A decade-long party for homeowners is coming to an end. The cost of repaying mortgages in the UK, Europe and the US is skyrocketing at the same time that disposable incomes are being squeezed, and expectations of an economic recession and house price crash are becoming commonplace.
Last week, Knight Frank predicted a 10% drop in London house prices over the next two years. It’s a highly unusual move for realtors and adds to independent analysis and bank forecasts of a decline across the UK at least.
How could a housing market that has felt nothing but rising prices over the last decade slip into crash territory?
The 2008 financial crisis taught us a hard lesson about the dangers of over-borrowing mortgages.
At the time, about one-seventh of mortgages were highly leveraged, with a loan-to-value ratio of over 90%. Since then, banks have tightened their lending standards, with only 4% of banks borrowing at the same level.
Today’s borrowers must raise relatively large deposits and demonstrate that they can withstand rising interest rates. Reckless lending is largely contained, reducing the risk of homeowners going into negative wealth.
Another key feature of the last decade has been low interest rates. This allowed buyers to underwrite large mortgages at low monthly costs.
Instead, anyone who could pile up their savings could afford to buy a more expensive property, and as long as interest rates were kept low and the term of the mortgage was long enough, they could bet on repayment. Low interest rates effectively made larger homes affordable, pushing up housing prices in return and crowding out people who couldn’t raise cash for deposits or access “Mom and Dad’s Bank.”

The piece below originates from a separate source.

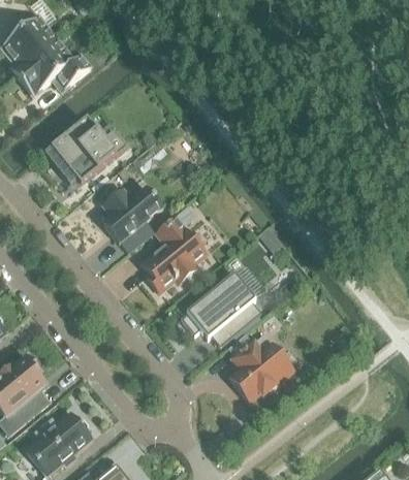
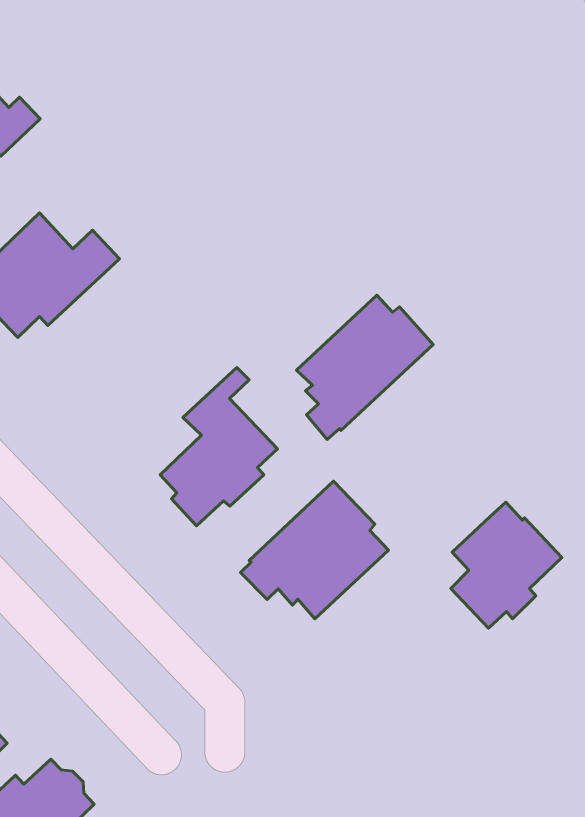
building: none -> [297,295,433,439]
building: [102,188,162,252] -> none
building: [230,334,291,402] -> [451,502,562,628]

However, interest rates have soared this year, with the Federal Reserve raising the base rate from 0.25% to 3.25%, followed by the Bank of England and the ECB. Trying to contain runaway inflation.

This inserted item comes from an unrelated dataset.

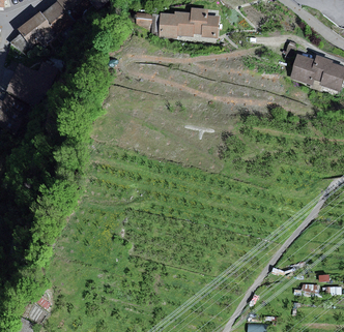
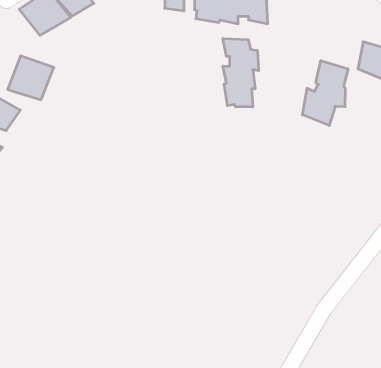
building: none -> [223,38,259,107]
building: none -> [302,61,348,126]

Suddenly, that affordable image changed dramatically.
“Until just a few months ago, we were talking about interest rates. [in the UK] Given the affordability, a reduction of up to 3% would be difficult. The market is now expecting mortgage rates to rise to around 6%,” said Noble Francis, economics director for the Construction Products Association.
The rise in interest rates had an immediate effect. UK mortgage lenders rushed to pull back on products after Prime Minister Kwasi Kwarten’s tax cut ‘mini’ budget last month raised expectations of higher interest rates.

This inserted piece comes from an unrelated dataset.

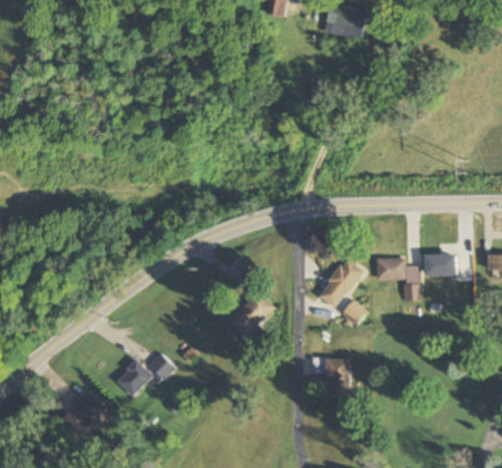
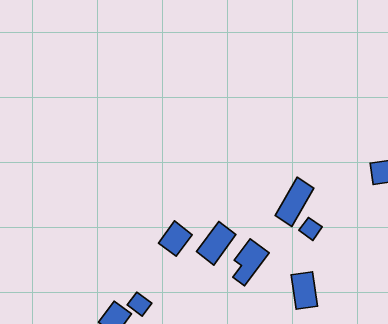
building: [376,257,421,302] -> none
building: none -> [158,221,192,256]
building: none -> [233,239,269,286]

As a result, anyone buying a home in the UK today faces much higher mortgage borrowing costs. Mortgage payments average about 17% of a first-time buyer’s income, according to data from consulting firm BuiltPlace.
But it’s not just for people just starting out with property ownership. Some effects are more gradual. Every month, tens or hundreds of thousands of homeowners in the UK have to cancel their fixed-term contracts and refinance their mortgages. In that case, you will face costs much higher than what you are currently paying, and some may be forced to sell.
“It’s a perfect storm for homeowners who bought a home in the last decade and aren’t used to high mortgage rates, at a time when the majority of people are likely to endure falling real wages,” Francis said. said.
There are signs that rising borrowing costs are already impacting demand for new homes, with property portal Rightmove reporting a recent average drop in activity from potential buyers last week. It’s modest.
Declining demand will reduce deals in the UK from an already low base by historical standards. This means that the data can be distorted by
“It will reveal a much less traded housing market dominated by need-based movers and the rich,” said Lucien Cooke, head of UK housing research at realtor Savills.
In the US, there is already evidence of heat from the sales market, with transaction volumes declining in some of the largest cities.
An FT analysis of data through the end of July 2022, provided by real estate firm Zillow, shows monthly growth in U.S. home sales has slowed from a post-pandemic rebound high of 4.4% in mid-2021. It has been. , down to a low of -2.2% on a 12-month rolling basis.
Death, debt and divorce are frequently cited as the three biggest drivers of sales by real estate agents, but there are few incentives to sell in a declining market, other than necessity. But higher re-mortgage costs could put some homeowners under pressure to bargain, lowering the average price set by recorded deals.
Declining sales, rising affordability and homeowner pressure to re-encumber could trigger painful price adjustments in the UK, US and elsewhere.
In the aftermath of Kwarteng’s budget, multiple projections suggest that average UK house prices will fall by more than 10% in nominal terms over the next two years. Thanks to the surge in prices during the pandemic, even if there is a sharp drop, prices will only return to the levels recorded in May 2021.
But the results can be disastrous, especially for those who bought them recently. Inflation remains so high in the US and Europe that when nominal prices fall by 10%, he is effectively down by nearly 25%. This is a bigger drop than the painful correction that followed the financial crisis.